We trained an AI tool on over 100 purchase orders from one of WWT’s vendors. By combining RPA with AI, WWT has successfully automated a process that previously required significant back-end work. This has been a strategic part of WWT’s hyperautomation journey.
“WWT is creating the capabilities to harness the power of GenAI and RPA to transform its business,” says Dave O’Toole, senior director of portfolio and product management at WWT. “By applying GenAI and RPA to its software development, sales engagement, customer service and operations, WWT aims to achieve higher quality, efficiency and productivity and better customer satisfaction and loyalty.”
Interpret free-form text.
AI can read and understand free-form text, chats, emails and other unstructured data. Say you have a team of people tasked with reading and sorting customer emails. Now, you can use an AI-powered bot to read those emails and send them along to the right team within your organization, freeing up employees to work on higher value-add tasks. And because AI models continue to learn, the accuracy improves over time.
Analyze images.
With AI, an RPA tool can analyze images and flag discrepancies or errors. For example, a food and beverage customer of UiPath needed to ensure the accuracy of product labels. The customer used an AI-powered automation to inspect and analyze design drafts, note discrepancies, and notify the appropriate design agencies. Before, this process was error-prone and required lots of time from lots of employees to complete. Now, each inspection takes a few minutes and is more accurate, saving the company from reputational risk and regulatory fines.
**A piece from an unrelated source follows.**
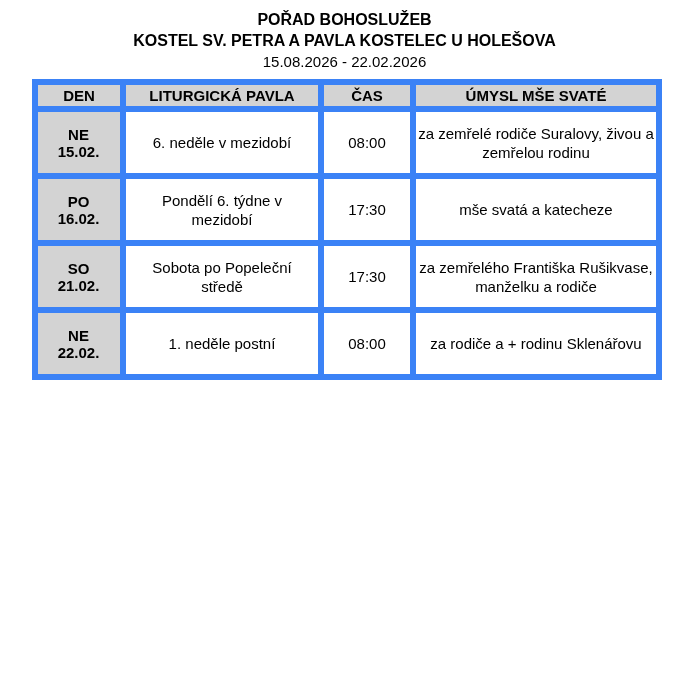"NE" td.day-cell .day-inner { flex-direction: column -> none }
Produce and analyze complex reports.
Large organizations spend countless hours pulling, formatting and producing reports. An AI-enabled RPA tool makes this tedious backend work unnecessary. To share another UiPath client example, a global oil and gas company processed millions of pages of production operation reports each year.
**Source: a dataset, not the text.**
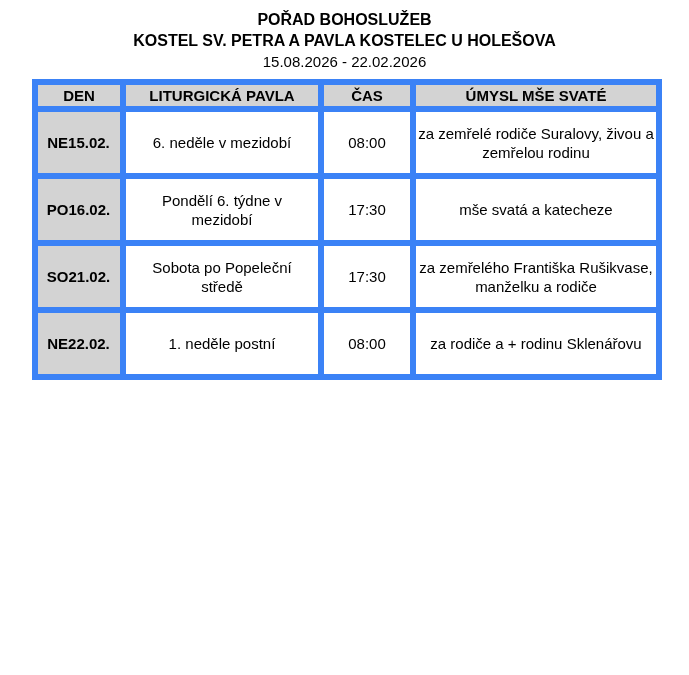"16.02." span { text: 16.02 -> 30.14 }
Because these reports lacked a uniform layout and data structure, employees were forced to extract data manually, a painstaking process. With the help of hyperautomation, the company saved its employees countless hours, freeing people up to focus on higher-value work and speeding up the company’s decision-making process.
Classify complex information.
An Australian mutual bank needed to modernize how it investigated living expenses for assessing loans — the manual process was too time-consuming and error-prone. The bank first implemented a bot that could classify about half of a loan applicant’s transactions.
This improved the fully manual process but still left a lot of hands-on work. By adding in a custom machine learning model, the bank can now automate about 90 percent of the work involved in generating living expense reports, improving the speed and accuracy of the loan application process.
Ready, Set, Automate
The examples above merely scratch the surface of the high-impact possibilities of hyperautomation.
RPA was already growing at an impressive rate before AI. According to Gartner, the RPA software market reached $2.8 billion in 2022, representing a 22.1 percent growth rate. For context, the global software market grew just over 11 percent in 2022. Now that more advanced technology is widely available to organizations of every size, RPA is poised to continue making strides.
If you’ve been disappointed by RPA before, know two things: You’re not alone, and now is the time to try again. It’s not difficult to begin combining RPA and AI models. A growing number of out-of-the-box options are out there. UiPath, for instance, has prepackaged functions, such as sentiment classification, receipt reading, and text translation, that you can add to your automation functions. Another option is “tunable” AI, pre-built models you can train and customize.
Companies that pass on an opportunity to automate processes will fall behind their competitors who tackle automation and capture the efficiency gains and improvements in the working experience for their people.